Request:
Take the entries below and retype them word for word, excluding the images.

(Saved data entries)
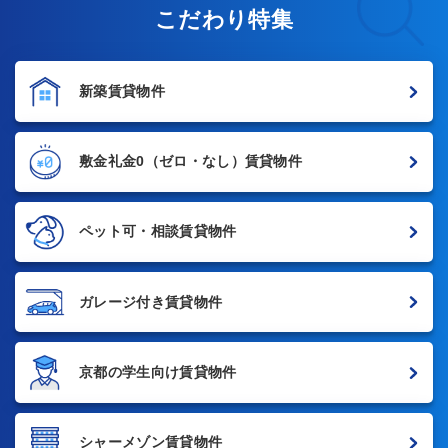
こだわり特集
新築賃貸物件
敷金礼金0
（ゼロ・なし）賃貸物件
ペット可・相談賃貸物件
ガレージ付き賃貸物件
京都の学生向け賃貸物件
シャーメゾン賃貸物件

Response to this exercise:
こだわり特集
新築賃貸物件
敷金礼金0
（ゼロ・なし）賃貸物件
ペット可・相談賃貸物件
ガレージ付き賃貸物件
京都の学生向け賃貸物件
シャーメゾン賃貸物件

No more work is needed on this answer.